Prior to joining Mount Sinai, Dr. Jagannath was the Chief of the Multiple Myeloma Program and Bone Marrow and Stem Cell Transplantation Program at St. Vincent's Comprehensive Cancer Center (SVCCC) in New York City. Dr. Jagannath has been recognized for his commitment to myeloma research with two Humanitarian Awards and the Spirit of Hope Award from the Multiple Myeloma Research Foundation (MMRF), the sister organization to the MMRC. He is also the Honorary Chairman of “Laugh for Life,” an annual New York fundraiser for the foundation.
About the Multiple Myeloma Research Consortium
The Multiple Myeloma Research Consortium (MMRC) is a 509(a)3 non-profit organization that integrates leading academic institutions to accelerate drug development in multiple myeloma. It is led from MMRC offices in Norwalk, Conn., and comprises 13 member institutions: University of California, San Francisco, City of Hope, Dana-Farber Cancer Institute, Emory University's Winship Cancer Institute, the Cancer Center at Hackensack University Medical Center, H. Lee Moffitt Cancer Center & Research Institute, Mayo Clinic, Ohio State University, Mount Sinai School of Medicine, University Health Network (Princess Margaret Hospital), University of Chicago, University of Michigan, and Washington University.
The MMRC was founded in 2004 by Kathy Giusti, a myeloma patient, and with the help of the scientific community. The MMRC is an affiliate organization of the Multiple Myeloma Research Foundation (MMRF), the world's leading funder of multiple myeloma research. The MMRC is widely recognized as an optimal research model to rapidly address critical challenges in drug development and to explore opportunities in the today's most promising research areas–genomics, compound validation, and clinical trials. The MMRC is the only consortium to join academic institutions through membership agreements, customized IT systems, and an integrated tissue bank.
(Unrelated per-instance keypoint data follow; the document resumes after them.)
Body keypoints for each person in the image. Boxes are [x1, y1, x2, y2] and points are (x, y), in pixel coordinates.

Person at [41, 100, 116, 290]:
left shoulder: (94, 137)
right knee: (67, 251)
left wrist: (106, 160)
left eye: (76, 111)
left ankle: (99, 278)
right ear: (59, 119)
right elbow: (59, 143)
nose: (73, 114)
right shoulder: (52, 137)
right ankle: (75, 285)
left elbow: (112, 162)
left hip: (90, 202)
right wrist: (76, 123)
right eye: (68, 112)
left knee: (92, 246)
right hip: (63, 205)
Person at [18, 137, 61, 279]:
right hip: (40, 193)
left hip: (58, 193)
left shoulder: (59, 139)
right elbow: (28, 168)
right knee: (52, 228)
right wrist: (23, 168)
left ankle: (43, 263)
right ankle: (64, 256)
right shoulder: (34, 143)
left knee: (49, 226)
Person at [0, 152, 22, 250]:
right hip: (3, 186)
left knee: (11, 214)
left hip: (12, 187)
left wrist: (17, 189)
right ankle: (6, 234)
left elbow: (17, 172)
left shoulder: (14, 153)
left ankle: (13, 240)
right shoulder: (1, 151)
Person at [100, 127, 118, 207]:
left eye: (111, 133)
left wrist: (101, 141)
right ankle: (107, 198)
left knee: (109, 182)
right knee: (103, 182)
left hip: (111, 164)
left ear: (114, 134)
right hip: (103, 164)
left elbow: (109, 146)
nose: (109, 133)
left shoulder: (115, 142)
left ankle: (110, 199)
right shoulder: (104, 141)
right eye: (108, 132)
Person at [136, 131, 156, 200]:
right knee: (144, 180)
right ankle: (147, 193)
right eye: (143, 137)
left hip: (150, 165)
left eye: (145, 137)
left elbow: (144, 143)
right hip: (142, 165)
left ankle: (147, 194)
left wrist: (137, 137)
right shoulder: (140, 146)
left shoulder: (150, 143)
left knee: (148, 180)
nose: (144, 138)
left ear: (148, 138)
For more information, please visit: www.themmrc.org.
About The Mount Sinai Medical Center
The Mount Sinai Medical Center encompasses both The Mount Sinai Hospital and Mount Sinai School of Medicine. Established in 1968, Mount Sinai School of Medicine is one of few medical schools embedded in a hospital in the United States. It has more than 3,400 faculty in 32 departments and 15 institutes, and ranks among the top 20 medical schools both in National Institute of Health funding and by U.S. News & World Report. The school received the 2009 Spencer Foreman Award for Outstanding Community Service from the Association of American Medical Colleges.
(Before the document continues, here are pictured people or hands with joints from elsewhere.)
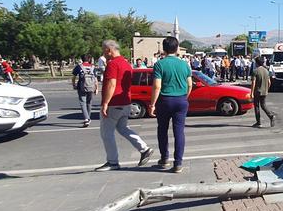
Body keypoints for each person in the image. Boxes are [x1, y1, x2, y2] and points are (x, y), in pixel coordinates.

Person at [96, 40, 154, 171]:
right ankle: (144, 148)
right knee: (123, 128)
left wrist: (105, 103)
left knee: (107, 133)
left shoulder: (113, 64)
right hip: (126, 101)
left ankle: (112, 162)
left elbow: (111, 84)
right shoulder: (127, 64)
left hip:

The Mount Sinai Hospital, founded in 1852, is a 1,171-bed tertiary- and quaternary-care teaching facility and one of the nation’s oldest, largest and most-respected voluntary hospitals. In 2009, U.S. News & World Report ranked The Mount Sinai Hospital among the nation’s top 20 hospitals based on reputation, patient safety, and other patient-care factors. Nearly 60,000 people were treated at Mount Sinai as inpatients last year, and approximately 530,000 outpatient visits took place.
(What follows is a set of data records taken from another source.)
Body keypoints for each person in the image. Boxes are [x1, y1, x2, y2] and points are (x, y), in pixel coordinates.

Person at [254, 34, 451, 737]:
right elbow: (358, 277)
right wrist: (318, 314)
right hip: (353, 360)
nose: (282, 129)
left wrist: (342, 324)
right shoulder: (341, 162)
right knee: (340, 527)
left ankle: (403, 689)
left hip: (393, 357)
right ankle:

For more information, visit www.mountsinai.org.
About Multiple Myeloma
Multiple myeloma is an incurable blood cancer. The five-year relative survival rate for multiple myeloma is approximately 38 percent, one of the lowest of all cancers. In 2010, more than 20,000 adults in the United States will be diagnosed with multiple myeloma and nearly 11,000 people are predicted to die from the disease.